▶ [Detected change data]
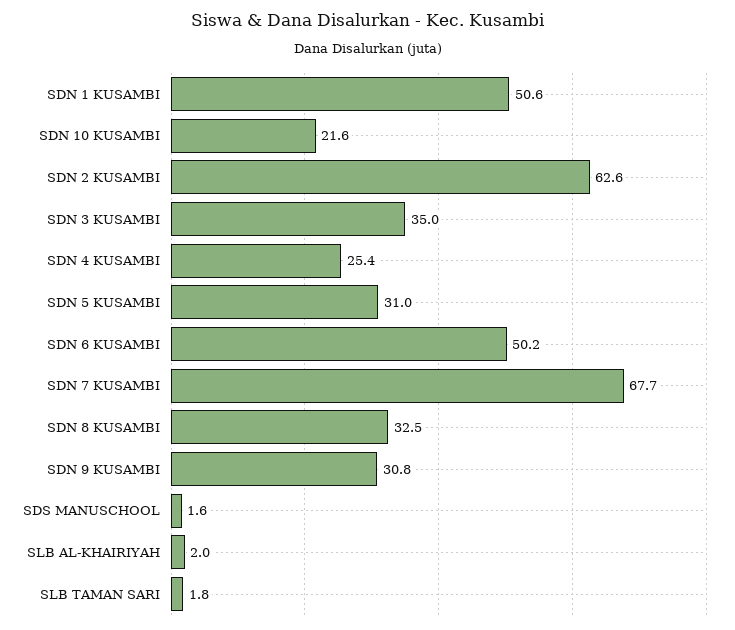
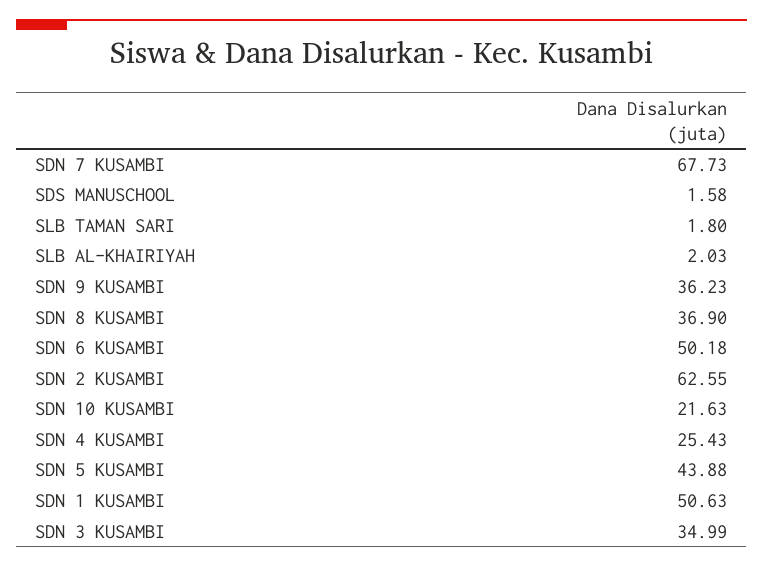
  {
    "SDN 1 KUSAMBI": 50.63,
    "SDN 10 KUSAMBI": 21.63,
    "SDN 2 KUSAMBI": 62.55,
    "SDN 3 KUSAMBI": 34.99,
    "SDN 4 KUSAMBI": 25.43,
-   "SDN 5 KUSAMBI": 31,
+   "SDN 5 KUSAMBI": 43.88,
    "SDN 6 KUSAMBI": 50.18,
    "SDN 7 KUSAMBI": 67.73,
-   "SDN 8 KUSAMBI": 32.5,
+   "SDN 8 KUSAMBI": 36.9,
-   "SDN 9 KUSAMBI": 30.8,
+   "SDN 9 KUSAMBI": 36.23,
    "SDS MANUSCHOOL": 1.58,
    "SLB AL-KHAIRIYAH": 2.03,
    "SLB TAMAN SARI": 1.8
  }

▶ [Directions] Give the records back verbatim, pictures excluded.

▶ [Exercise answer]
  {
    "SDN 1 KUSAMBI": 50.63,
    "SDN 10 KUSAMBI": 21.63,
    "SDN 2 KUSAMBI": 62.55,
    "SDN 3 KUSAMBI": 34.99,
    "SDN 4 KUSAMBI": 25.43,
-   "SDN 5 KUSAMBI": 31,
+   "SDN 5 KUSAMBI": 43.88,
    "SDN 6 KUSAMBI": 50.18,
    "SDN 7 KUSAMBI": 67.73,
-   "SDN 8 KUSAMBI": 32.5,
+   "SDN 8 KUSAMBI": 36.9,
-   "SDN 9 KUSAMBI": 30.8,
+   "SDN 9 KUSAMBI": 36.23,
    "SDS MANUSCHOOL": 1.58,
    "SLB AL-KHAIRIYAH": 2.03,
    "SLB TAMAN SARI": 1.8
  }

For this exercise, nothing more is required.